The author first established an SAH mouse model with a cranial window of 3 x 3 mm, as previously described.1,2
Briefly, they injected 40 uL of blood from the hearts of littermate
mice, in the prechiasmatic cistern using a syringe coated with a minimal
amount of heparin. Erythrocytes were previously labeled with
phycoerythrin (PE) or fluorescein isothiocyanate (FITC) to visualize
their distribution, and neutrophils were labeled with a PE-conjugated
anti Ly6G antibody. All was visualized and recorded by time-lapse
imaging through 2-photon microscopy. Of course, sham animals underwent
the same procedure except for blood injection. The authors observed that
both cells population were distributed to the perivascular space of the
pial arterioles. Erythrocytes disappeared gradually and almost
completely after 2 to 5 days. Concurrently, the pial arterioles were
constricted and appeared as microvasospam, as illustrated in Figure 1F.

Figure 1E-F.
The source of infiltrating neutrophils was checked through the use of
LysM EGFP reporter mice in which neutrophils robustly express a green
fluorescent protein: The authors verified that the source of neutrophil
infiltration was the circulation of the host but not the injected blood.

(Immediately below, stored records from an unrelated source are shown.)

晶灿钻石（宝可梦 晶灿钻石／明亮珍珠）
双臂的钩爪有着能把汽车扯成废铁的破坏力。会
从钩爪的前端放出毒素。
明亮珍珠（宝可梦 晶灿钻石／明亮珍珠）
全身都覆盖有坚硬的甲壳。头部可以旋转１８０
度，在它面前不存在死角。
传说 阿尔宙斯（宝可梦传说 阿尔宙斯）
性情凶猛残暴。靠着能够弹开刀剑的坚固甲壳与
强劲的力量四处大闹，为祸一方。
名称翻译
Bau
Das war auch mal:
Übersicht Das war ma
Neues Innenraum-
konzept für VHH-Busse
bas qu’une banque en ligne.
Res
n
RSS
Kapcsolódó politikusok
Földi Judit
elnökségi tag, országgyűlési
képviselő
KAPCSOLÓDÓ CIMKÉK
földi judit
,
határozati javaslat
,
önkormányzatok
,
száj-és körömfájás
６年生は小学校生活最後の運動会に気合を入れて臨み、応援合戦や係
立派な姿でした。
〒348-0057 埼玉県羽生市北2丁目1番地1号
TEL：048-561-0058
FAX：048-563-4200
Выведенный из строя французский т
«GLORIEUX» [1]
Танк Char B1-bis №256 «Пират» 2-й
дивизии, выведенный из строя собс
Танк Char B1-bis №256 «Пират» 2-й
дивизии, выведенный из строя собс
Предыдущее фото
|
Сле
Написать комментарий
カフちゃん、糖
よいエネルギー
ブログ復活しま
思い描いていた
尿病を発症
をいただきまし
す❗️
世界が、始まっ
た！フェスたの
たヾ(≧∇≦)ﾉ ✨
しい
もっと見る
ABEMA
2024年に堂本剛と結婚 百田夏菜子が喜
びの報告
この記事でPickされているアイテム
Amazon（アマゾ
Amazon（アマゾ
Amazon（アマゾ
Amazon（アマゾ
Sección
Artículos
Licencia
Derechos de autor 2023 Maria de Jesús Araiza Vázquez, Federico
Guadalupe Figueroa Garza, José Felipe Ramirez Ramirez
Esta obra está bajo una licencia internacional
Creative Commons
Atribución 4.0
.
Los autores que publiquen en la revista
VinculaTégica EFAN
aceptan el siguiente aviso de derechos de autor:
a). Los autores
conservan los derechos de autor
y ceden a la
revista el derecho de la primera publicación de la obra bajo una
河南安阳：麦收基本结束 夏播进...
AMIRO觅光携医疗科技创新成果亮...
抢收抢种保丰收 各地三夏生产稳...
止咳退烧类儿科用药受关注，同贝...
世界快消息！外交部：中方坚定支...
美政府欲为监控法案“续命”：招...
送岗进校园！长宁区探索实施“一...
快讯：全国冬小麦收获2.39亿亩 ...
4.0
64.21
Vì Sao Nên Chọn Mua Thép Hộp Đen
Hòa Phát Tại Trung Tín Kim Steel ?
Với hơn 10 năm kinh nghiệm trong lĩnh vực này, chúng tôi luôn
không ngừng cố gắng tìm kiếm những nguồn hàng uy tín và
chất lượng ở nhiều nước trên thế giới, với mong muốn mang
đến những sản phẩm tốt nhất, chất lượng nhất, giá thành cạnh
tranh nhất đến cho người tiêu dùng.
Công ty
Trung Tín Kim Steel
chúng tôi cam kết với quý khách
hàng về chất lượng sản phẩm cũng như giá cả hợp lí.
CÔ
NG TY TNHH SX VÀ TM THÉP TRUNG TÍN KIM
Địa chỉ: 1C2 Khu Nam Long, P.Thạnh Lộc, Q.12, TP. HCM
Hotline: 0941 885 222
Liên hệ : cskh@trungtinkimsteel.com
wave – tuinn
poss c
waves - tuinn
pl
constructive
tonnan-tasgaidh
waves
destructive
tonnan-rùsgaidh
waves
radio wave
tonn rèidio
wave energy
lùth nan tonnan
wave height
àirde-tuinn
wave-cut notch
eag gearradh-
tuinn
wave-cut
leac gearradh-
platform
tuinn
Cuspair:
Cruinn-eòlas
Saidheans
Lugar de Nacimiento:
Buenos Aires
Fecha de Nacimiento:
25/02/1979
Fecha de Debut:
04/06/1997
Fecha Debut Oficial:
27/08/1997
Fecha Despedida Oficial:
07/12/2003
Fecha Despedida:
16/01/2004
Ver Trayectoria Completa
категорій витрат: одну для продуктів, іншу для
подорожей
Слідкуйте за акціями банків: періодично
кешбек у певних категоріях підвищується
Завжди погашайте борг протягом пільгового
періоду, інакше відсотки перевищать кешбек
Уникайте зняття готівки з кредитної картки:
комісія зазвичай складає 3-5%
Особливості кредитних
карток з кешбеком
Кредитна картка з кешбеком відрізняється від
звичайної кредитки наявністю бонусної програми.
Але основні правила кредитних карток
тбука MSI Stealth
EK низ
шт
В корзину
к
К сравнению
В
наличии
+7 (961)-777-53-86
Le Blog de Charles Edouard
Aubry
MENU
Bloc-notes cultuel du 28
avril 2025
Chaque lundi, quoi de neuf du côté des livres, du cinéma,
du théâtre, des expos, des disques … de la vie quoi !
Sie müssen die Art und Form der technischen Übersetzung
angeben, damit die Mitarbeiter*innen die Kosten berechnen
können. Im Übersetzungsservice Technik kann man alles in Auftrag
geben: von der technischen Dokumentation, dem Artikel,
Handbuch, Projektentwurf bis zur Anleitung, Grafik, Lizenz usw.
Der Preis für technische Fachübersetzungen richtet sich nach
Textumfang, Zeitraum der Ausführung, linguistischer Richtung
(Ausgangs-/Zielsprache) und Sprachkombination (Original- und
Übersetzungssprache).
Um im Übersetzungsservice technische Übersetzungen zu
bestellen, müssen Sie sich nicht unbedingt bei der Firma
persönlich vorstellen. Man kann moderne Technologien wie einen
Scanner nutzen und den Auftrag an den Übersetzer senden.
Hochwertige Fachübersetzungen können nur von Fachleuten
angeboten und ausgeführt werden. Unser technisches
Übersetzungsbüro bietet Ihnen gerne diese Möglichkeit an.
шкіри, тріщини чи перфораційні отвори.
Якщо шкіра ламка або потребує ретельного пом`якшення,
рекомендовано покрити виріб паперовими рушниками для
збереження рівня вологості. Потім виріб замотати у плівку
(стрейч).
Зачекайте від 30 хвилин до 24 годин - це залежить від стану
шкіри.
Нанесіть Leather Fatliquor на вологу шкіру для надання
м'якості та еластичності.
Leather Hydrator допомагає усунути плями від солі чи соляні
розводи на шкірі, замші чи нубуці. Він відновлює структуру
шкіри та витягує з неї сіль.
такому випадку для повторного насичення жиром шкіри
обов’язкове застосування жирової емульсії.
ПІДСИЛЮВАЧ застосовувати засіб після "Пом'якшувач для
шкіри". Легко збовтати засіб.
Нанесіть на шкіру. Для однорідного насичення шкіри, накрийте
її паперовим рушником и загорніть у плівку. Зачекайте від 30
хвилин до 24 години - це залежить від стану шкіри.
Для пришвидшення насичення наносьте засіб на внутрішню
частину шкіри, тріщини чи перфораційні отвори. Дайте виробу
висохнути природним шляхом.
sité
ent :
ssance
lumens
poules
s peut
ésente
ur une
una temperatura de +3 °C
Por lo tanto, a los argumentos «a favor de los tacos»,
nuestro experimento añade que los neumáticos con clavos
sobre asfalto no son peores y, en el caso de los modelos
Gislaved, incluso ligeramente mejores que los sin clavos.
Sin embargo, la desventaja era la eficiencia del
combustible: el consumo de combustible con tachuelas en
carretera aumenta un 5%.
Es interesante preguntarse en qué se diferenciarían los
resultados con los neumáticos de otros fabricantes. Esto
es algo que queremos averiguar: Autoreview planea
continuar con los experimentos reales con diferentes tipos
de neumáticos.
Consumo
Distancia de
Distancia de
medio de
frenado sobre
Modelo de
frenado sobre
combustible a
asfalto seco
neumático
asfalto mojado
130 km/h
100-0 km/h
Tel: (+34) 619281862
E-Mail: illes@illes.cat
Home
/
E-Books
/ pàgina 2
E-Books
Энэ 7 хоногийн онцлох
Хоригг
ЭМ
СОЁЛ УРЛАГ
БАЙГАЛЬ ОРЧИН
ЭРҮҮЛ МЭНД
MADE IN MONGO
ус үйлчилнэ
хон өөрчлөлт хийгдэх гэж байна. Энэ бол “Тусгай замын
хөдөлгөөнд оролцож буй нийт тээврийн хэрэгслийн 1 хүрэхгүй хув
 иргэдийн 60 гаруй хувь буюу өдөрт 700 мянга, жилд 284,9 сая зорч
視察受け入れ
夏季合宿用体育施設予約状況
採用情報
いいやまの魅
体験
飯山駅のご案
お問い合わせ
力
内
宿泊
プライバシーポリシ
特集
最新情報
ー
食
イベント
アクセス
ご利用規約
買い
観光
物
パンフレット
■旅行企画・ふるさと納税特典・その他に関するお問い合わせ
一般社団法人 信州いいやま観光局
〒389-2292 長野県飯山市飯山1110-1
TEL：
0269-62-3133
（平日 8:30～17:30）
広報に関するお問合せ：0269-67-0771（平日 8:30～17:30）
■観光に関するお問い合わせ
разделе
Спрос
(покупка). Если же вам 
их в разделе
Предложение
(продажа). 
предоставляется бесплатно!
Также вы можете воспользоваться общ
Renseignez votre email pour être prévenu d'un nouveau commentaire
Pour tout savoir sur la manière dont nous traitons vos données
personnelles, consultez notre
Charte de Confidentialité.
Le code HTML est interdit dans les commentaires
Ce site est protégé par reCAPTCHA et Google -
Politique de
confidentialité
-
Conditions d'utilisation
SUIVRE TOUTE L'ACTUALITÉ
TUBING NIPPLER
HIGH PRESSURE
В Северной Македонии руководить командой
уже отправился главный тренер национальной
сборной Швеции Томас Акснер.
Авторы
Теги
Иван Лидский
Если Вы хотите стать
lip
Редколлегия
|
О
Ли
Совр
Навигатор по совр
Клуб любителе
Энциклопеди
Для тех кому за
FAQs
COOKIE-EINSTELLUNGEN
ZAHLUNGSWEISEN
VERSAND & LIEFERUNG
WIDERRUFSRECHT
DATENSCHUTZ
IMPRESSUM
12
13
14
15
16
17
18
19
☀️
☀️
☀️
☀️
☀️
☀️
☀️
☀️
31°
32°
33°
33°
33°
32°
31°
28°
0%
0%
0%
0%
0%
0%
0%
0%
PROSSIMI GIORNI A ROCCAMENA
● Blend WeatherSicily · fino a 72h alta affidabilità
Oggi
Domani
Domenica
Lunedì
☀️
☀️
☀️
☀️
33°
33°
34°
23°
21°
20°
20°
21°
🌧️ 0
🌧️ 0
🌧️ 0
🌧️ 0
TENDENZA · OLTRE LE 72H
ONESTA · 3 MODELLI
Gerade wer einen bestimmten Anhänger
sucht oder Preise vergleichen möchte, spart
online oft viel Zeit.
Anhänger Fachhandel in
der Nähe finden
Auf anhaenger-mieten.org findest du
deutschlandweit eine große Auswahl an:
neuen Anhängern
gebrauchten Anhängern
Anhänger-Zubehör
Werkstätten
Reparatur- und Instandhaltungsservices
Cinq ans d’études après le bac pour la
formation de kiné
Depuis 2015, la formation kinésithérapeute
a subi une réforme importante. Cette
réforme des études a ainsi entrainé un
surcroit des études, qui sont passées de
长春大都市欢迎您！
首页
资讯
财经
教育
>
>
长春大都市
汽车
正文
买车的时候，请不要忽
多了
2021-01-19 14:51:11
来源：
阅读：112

The authors then depleted neutrophils from the host mice by
intraperitoneal administration of neutrophil-specific antibody (200 ug
of rat anti-Ly6G antibody) 1 day and 1 hour before SAH, and then
evaluated microvasospasms, visualized as pearl-string-like stenosis:
Microvasospasms were significantly reduced in the neutrophil depleted
group. For the control group, an equal amount of the isotype control was
injected. Nakagawa and colleagues observed that in the control group,
the number of infiltrating neutrophils was correlated with the volume of
accumulated erythrocytes, speculating that neutrophil infiltration in
the perivascular space may have been triggered by erythrocyte
accumulation.
Focusing on NETs formation, to confirm their presence in the
perivascular space, a marker for NETs (SYTOX Green) was intracisternally
injected, indicating that, after SAH, NETs are released in the
perivascular space. To test if NETs cause microvasospasm, the authors
administered DNase, a NETs inhibitor, at 1 day after SAH in order to
remove them in perivascular space. As expected, microvasospasms were
significantly suppressed after DNase treatment, and blood flow velocity
at day 5 significantly improved.
In conclusion, the author established an experimental system to
investigate events occurring after SAH, demonstrating accumulation of
erythrocytes in the perivascular space, the subsequent infiltration of
neutrophils, and, for the first time, the presence of a large amount of
NETs, leading to the development of microvasospasm. NETs were, in fact,
attached to the arterioles, suggesting that they may directly damage the
endothelium or vascular smooth muscle of the arterioles.
Some limitations of the study are due to the limited cranial window
to observe a relatively small part of the cerebral cortex, so results
may not be generalizable to the entire brain. Furthermore, there is a
need for additional research to verify the precise nature of
perivascular NETS and their pathological effects.